Mr. Ebeling: What is important for us, what we want to do differently, is ultimately help connect patients and physicians. What we do for all of our brands is dig deep and understand really what is motivating physicians, what is motivating consumers, and we're finding a disconnect between what patients and physicians think. Our new approach is to try to connect the two groups, and then connect them to our brands. We have to get the physicians to manage patients better. We have to educate and motivate the patients better. We'll definitely continue to inform the physicians with our sales representatives, but we're trying to become more sophisticated with the patients.

AA: What other kind of changes might we expect?

Mr. Ebeling: More thematic promotions. There are a lot of seasonal products in the industry. With Elidel (Novartis prescription medication for eczema), for instance, you could have a nice promotion for winter, something along the lines of being free of flare-ups. I think you'll see more value-oriented promotions and more comparative advertising.

AA: What does that mean for spending?

Mr. Ebeling: I don't see a reduction as far as investments in brands. You will see a slight increase in spending.

AA: You have talked about how Novartis is hiring people from Procter & Gamble, Pepsi and other well-known companies, even if they have little to no pharmaceutical experience. What is your goal?

Mr. Ebeling: These are some of the best marketers in the world and, yes, we are hiring people from those types of companies, even at the junior level. This industry needs to learn from other industries how to market its products.

AA: Will this new emphasis on a more package-goods style of advertising carry over or be drastically different in the Hispanic market?

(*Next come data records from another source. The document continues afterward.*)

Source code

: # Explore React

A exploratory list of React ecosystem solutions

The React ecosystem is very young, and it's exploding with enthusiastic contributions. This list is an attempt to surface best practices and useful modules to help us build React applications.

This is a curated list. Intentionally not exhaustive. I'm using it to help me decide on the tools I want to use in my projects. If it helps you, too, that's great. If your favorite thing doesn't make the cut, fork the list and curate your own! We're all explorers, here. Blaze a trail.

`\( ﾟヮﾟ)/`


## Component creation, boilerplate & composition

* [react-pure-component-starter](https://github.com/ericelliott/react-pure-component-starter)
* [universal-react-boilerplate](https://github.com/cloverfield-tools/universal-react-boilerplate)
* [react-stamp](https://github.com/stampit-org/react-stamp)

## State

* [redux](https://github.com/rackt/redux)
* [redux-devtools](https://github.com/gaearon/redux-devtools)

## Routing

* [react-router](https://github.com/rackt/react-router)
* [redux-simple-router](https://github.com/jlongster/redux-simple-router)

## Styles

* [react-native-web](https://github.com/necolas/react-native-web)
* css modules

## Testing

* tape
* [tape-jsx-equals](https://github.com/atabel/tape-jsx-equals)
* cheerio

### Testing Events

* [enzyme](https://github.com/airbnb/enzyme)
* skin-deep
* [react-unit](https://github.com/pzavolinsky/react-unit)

Mr. Ebeling: When I compare the campaigns we use in Latin America, there is a different touch to it. I think the touch is probably more in lifestyle-oriented features. It's more upbeat, more physical, the advertising. The bottom line is, you have to start with your brands and see what kind of creative tactics support the brand. But we should not limit ourselves to typical DTC promotions or campaigns. We should explore everything from thematic promotions to packaging.